Copy the lines below word for word, starting at the line that contains "right knee: (50, 300, 4)" and ending after the line that contains "left knee: (281, 271, 7)".

══ Given information

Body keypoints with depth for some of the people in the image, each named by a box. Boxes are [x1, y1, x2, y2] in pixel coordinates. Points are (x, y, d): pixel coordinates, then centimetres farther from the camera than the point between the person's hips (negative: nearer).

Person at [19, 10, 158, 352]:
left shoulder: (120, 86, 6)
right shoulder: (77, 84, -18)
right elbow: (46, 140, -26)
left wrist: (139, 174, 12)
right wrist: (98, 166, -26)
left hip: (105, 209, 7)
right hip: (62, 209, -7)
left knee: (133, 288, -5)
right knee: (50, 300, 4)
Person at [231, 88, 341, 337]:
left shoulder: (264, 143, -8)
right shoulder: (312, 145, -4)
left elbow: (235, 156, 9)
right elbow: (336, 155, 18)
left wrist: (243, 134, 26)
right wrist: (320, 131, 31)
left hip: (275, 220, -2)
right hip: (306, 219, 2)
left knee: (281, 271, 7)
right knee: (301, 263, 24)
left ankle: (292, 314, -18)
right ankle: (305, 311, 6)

════
══ Given information

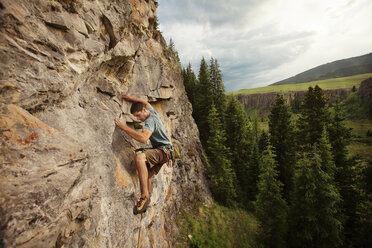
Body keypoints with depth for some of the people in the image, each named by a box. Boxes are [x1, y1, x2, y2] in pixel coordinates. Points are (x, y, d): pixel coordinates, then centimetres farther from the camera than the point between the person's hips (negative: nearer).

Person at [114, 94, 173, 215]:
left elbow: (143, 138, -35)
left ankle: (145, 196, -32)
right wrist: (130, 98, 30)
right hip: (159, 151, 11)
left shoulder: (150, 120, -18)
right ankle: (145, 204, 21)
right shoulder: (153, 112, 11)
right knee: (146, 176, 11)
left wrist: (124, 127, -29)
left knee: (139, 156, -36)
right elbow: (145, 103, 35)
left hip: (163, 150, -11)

════
══ Given information

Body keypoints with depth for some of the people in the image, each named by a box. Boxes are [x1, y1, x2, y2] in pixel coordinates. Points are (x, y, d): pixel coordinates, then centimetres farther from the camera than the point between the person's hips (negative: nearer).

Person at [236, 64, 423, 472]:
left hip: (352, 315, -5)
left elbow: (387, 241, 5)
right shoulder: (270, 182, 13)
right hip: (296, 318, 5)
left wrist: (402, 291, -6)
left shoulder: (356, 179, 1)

════

*Result for this exercise*
right knee: (50, 300, 4)
Person at [231, 88, 341, 337]:
left shoulder: (264, 143, -8)
right shoulder: (312, 145, -4)
left elbow: (235, 156, 9)
right elbow: (336, 155, 18)
left wrist: (243, 134, 26)
right wrist: (320, 131, 31)
left hip: (275, 220, -2)
right hip: (306, 219, 2)
left knee: (281, 271, 7)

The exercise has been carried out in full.